The PEOPLE of the State of New York, Respondent, v. Jordan RANDOLPH, Defendant-Appellant.

Decided: November 15, 2005

MAZZARELLI, J.P., ANDRIAS, SULLIVAN, WILLIAMS, MALONE, JJ. Richard M. Greenberg, Office of the Appellate Defender, New York (Rosemary Herbert of counsel), for appellant. Robert M. Morgenthau, District Attorney, New York (Mary C. Farrington of counsel), for respondent.

Judgment, Supreme Court, New York County (Eduardo Padro, J.), rendered January 22, 2003, convicting defendant, after a jury trial, of nine counts of criminal sale of a controlled substance in the third degree and three counts of criminal sale of a controlled substance in or near school grounds, and sentencing him, as a second felony offender, to concurrent terms of 6 to 12 years, unanimously affirmed.

 The verdict was not against the weight of the evidence (see People v.
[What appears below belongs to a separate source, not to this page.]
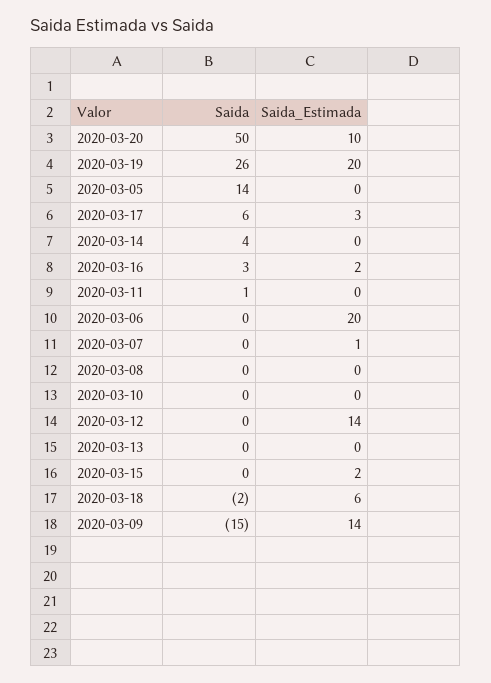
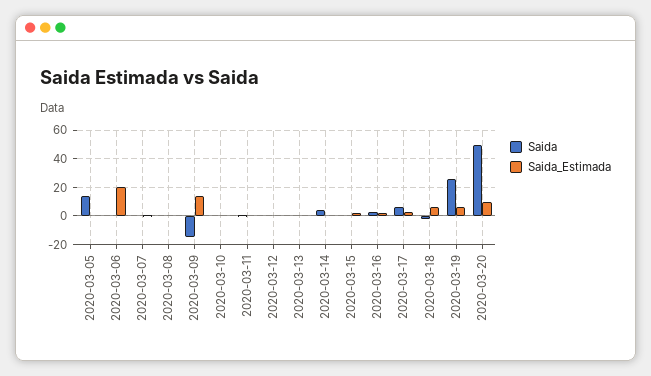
Saida_Estimada, 2020-03-19: 20 -> 5
Saida_Estimada, 2020-03-12: 14 -> 0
Bleakley, 69 N.Y.2d 490, 515 N.Y.S.2d 761, 508 N.E.2d 672 [1987] ).   There is no basis for disturbing the jury's determinations concerning identification and credibility.   Multiple undercover officers, who repeatedly encountered defendant during an investigation lasting five months, had ample opportunity to acquaint themselves with defendant, who identified himself by his full name during one encounter.

 The court took sufficient remedial action to obviate any prejudice from the People's untimely mid-trial delivery of Rosario material.   Defendant received a full opportunity to use the material in question, and the court provided an adverse inference instruction.   The Rosario violation did not have any significant impact on defendant's misidentification defense (see People v. Harrell, 284 A.D.2d 248, 729 N.Y.S.2d 2 [2001], lv. denied 97 N.Y.2d 657, 737 N.Y.S.2d 58, 762 N.E.2d 936 [2001];  see also CPL 240.75), and defendant's arguments to the contrary are unpersuasive (compare People v. Goins, 73 N.Y.2d 989, 540 N.Y.S.2d 994, 538 N.E.2d 346 [1989] ).

 The court properly exercised its discretion in denying defendant's mistrial motion made when a police officer blurted out on cross-examination that he was told that defendant had a violent history.   The court's thorough curative actions were sufficient to prevent any prejudice (see People v. Santiago, 52 N.Y.2d 865, 437 N.Y.S.2d 75, 418 N.E.2d 668 [1981] ).

We perceive no basis for reducing the sentence.